▶ **Job item**
Beginning with the first line, please return the entries exactly through the line that contains "пребывание в России.", and leave out all later lines.

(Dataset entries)
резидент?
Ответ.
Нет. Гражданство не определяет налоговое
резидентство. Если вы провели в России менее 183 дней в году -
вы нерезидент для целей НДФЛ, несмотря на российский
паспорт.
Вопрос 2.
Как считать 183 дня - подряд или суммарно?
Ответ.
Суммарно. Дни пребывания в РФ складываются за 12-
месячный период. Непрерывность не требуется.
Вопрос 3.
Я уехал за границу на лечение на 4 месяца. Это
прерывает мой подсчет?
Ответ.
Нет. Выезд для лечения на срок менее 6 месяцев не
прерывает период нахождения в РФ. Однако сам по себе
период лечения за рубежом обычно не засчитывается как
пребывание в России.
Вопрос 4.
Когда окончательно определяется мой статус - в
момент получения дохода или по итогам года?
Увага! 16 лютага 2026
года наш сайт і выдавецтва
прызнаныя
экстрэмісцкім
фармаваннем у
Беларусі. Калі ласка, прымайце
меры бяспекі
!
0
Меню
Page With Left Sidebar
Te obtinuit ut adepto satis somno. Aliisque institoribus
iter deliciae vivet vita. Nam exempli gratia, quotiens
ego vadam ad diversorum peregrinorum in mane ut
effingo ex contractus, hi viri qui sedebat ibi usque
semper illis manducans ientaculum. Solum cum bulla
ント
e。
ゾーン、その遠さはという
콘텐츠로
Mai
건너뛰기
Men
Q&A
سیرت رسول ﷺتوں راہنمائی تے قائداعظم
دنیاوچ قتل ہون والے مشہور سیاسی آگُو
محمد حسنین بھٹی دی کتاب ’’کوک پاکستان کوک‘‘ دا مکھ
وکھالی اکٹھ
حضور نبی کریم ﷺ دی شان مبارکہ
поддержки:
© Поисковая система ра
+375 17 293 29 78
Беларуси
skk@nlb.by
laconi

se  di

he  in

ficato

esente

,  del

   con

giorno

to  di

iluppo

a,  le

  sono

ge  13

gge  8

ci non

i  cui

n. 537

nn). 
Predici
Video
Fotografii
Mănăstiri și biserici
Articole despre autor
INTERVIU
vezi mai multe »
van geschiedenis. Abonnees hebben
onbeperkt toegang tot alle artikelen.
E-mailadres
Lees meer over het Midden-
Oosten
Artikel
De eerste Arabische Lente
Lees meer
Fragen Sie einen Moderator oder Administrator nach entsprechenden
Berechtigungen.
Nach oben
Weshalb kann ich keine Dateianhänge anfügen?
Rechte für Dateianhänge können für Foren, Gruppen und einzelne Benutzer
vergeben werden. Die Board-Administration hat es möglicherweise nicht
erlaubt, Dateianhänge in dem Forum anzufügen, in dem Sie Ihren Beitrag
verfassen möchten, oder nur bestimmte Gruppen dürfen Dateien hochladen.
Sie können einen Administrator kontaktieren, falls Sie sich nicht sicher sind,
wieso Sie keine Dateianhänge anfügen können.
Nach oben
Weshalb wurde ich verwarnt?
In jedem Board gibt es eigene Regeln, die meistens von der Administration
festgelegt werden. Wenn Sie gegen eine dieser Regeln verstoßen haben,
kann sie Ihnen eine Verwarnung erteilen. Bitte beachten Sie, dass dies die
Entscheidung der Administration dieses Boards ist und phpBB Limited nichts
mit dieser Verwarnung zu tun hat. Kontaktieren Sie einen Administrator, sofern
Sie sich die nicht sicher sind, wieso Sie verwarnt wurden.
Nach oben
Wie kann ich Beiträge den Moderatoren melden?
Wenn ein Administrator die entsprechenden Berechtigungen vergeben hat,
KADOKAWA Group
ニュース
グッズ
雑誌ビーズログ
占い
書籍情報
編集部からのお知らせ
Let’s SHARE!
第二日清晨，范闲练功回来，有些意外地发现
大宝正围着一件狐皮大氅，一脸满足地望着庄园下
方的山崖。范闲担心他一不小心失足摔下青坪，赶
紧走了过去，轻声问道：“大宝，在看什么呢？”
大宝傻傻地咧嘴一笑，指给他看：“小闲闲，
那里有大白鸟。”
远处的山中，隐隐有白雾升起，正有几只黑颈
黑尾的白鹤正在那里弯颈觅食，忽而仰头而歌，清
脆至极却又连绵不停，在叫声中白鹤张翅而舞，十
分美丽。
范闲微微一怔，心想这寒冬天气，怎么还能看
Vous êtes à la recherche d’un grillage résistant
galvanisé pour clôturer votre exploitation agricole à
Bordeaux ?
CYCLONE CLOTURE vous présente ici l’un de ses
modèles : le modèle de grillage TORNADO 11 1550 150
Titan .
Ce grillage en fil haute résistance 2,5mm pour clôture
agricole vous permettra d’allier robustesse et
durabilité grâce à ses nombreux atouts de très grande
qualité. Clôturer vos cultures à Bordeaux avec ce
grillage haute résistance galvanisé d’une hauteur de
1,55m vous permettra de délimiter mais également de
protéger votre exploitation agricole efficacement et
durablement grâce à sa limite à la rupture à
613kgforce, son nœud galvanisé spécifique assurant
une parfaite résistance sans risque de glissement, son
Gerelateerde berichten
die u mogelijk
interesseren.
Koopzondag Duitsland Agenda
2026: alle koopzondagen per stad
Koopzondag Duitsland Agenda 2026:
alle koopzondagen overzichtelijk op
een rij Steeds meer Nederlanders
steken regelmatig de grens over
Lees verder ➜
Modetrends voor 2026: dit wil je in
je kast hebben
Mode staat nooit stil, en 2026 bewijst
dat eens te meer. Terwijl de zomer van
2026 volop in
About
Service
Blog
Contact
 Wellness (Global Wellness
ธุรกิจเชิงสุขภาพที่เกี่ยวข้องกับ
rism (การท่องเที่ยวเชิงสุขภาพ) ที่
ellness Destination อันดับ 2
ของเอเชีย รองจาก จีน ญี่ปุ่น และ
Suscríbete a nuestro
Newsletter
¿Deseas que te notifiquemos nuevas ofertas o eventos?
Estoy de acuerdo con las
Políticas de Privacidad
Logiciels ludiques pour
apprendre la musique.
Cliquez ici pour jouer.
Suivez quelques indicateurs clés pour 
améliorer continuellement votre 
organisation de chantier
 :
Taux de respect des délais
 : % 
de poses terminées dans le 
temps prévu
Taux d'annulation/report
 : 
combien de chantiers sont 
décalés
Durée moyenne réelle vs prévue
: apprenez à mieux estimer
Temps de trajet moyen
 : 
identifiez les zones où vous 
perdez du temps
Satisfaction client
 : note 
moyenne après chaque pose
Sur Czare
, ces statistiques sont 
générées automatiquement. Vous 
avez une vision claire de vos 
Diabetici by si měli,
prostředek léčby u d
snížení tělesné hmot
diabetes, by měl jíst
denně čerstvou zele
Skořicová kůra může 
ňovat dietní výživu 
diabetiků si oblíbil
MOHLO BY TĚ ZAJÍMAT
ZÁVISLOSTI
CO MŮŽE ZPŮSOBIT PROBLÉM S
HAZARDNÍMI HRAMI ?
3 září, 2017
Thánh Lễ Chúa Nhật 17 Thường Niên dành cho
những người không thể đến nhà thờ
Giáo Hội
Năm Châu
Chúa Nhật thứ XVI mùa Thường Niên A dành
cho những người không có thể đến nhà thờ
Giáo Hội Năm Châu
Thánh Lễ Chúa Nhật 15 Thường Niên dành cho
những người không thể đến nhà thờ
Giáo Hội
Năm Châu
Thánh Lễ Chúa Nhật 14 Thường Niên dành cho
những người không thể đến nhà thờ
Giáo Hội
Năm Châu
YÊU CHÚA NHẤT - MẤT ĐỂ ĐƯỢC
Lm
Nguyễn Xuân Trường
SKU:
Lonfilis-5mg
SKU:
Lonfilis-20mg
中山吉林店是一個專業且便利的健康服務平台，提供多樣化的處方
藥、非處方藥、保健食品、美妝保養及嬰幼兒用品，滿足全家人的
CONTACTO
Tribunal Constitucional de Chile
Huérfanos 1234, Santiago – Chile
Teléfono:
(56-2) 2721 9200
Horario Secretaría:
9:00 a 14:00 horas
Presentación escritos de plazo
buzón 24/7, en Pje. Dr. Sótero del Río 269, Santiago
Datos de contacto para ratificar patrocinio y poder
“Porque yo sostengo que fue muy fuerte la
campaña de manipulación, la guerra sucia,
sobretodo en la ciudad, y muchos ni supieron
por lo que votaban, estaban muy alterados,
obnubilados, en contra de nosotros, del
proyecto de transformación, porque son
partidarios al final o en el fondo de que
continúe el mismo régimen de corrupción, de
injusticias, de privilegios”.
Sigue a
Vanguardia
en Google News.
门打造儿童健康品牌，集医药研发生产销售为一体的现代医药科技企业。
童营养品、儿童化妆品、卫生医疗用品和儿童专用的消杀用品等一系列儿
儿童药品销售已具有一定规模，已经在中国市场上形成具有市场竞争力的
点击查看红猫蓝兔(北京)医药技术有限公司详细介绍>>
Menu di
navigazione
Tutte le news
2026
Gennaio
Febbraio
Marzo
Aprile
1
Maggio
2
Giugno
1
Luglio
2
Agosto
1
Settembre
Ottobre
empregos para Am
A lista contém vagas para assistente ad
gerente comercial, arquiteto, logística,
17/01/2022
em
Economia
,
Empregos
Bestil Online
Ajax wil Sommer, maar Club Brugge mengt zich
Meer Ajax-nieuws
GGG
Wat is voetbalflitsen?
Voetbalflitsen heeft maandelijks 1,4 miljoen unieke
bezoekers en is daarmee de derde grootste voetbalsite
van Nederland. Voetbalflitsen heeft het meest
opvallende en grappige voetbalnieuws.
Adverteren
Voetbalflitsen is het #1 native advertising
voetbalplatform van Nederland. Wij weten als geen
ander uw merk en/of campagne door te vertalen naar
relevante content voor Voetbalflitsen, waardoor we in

▶ **Expected answer**
резидент?
Ответ.
Нет. Гражданство не определяет налоговое
резидентство. Если вы провели в России менее 183 дней в году -
вы нерезидент для целей НДФЛ, несмотря на российский
паспорт.
Вопрос 2.
Как считать 183 дня - подряд или суммарно?
Ответ.
Суммарно. Дни пребывания в РФ складываются за 12-
месячный период. Непрерывность не требуется.
Вопрос 3.
Я уехал за границу на лечение на 4 месяца. Это
прерывает мой подсчет?
Ответ.
Нет. Выезд для лечения на срок менее 6 месяцев не
прерывает период нахождения в РФ. Однако сам по себе
период лечения за рубежом обычно не засчитывается как
пребывание в России.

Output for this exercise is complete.